Rules 1, 2, and 3 can all apply to the same row simultaneously — they target different properties.

To reorder rules: drag the rule handles in the Conditional Formatting panel.


Applying to specific columns vs. entire rows

TargetWhen to use
Specific columnHighlight a single metric (e.g. colour only the CPI column)
Entire rowHighlight the full row for a row-level condition (e.g. Red risk rows)
Component backgroundApply a state colour to a KPI card or indicator

Row-level formatting applies the same background to all cells in the row. Column-level formatting applies to a single cell in each row.


Conditional formatting in charts

Charts support conditional formatting on:

Chart elementSupported formatting
Bar seriesColour per category based on a field value or threshold
Line seriesColour not conditional per data point (uniform line colour)
Data labelsText colour based on threshold
Reference linesFixed colour — no conditional formatting

Example — bar chart coloured by RAG:

  1. Open the chart → SeriesBarConditional colour.
  2. Set source: RAG Status field.
  3. Each bar is coloured Red, Amber, or Green based on the RAG value for that category.

Troubleshooting conditional formatting

Issue: Rule is not applying

  • Check that the source field is the correct field type for the condition (numeric conditions require a numeric field).
  • Verify the threshold value is in the correct unit (Percent fields are stored as decimals — use 0.9 not 90 for 90%).
  • Check rule priority — a higher-priority rule may be overriding the one you expect.

Issue: All rows show the same colour

  • The condition may always be true. Open the preview and check what values are in the source field.
  • For date conditions (< TODAY()), check that the field contains actual date values, not text.

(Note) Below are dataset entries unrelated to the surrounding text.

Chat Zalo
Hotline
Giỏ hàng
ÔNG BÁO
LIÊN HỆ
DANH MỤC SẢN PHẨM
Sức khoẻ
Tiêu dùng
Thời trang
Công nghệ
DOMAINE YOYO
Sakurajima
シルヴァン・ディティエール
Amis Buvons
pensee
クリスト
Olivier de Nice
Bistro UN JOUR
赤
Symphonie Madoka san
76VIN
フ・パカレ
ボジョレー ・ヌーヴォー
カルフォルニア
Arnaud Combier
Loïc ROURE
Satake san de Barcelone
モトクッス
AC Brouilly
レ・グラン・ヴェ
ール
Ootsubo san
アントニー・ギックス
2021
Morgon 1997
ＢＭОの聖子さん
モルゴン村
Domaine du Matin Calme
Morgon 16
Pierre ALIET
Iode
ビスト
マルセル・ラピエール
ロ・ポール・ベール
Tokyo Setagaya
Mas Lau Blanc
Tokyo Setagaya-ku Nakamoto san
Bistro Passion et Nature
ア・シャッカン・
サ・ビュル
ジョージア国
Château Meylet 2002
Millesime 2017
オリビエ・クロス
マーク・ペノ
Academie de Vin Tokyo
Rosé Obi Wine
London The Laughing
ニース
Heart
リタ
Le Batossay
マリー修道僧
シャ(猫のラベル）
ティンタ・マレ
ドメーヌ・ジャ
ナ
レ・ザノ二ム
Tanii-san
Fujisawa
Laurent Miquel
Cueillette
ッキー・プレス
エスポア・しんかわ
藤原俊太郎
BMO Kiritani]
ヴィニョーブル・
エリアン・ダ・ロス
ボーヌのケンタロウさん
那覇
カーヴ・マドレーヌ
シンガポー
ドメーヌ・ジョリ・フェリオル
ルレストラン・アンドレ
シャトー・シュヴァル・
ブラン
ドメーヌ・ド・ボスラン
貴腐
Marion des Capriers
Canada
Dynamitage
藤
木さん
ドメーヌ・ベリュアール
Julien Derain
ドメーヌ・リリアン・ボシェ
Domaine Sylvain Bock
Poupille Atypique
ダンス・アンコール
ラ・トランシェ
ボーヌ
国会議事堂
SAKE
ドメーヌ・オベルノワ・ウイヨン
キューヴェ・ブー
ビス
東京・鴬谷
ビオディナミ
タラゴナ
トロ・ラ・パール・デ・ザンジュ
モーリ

Issue: Background colour not visible in PDF

  • Some PDF viewers suppress light background colours. Use a stronger contrast colour (e.g. #FFCDD2 instead of #FFF9F9).
  • Ensure Print background is enabled in the export settings (PDF).

Issue: Icon shows "?" or placeholder

  • The source field returned null. Add a null check to your threshold: set the lowest tier to trigger on null values and display a neutral icon.

Best practices

PracticeReason
Use consistent colour meaningsRed always means critical. Green always means on target. Do not reuse colours for unrelated meanings in the same report.
Keep the palette small3–4 colours maximum. More colours reduce readability.
Test with edge case dataInclude a row with null values and a row at the exact threshold boundary in your test edition.
Document your thresholdsAdd a legend component to the output explaining what each colour means — especially for client-facing reports.
Avoid conditional formatting in Excel exportsExcel export renders conditional formatting as static colours, not as Excel conditional formatting rules. The exported file will not update when the data changes.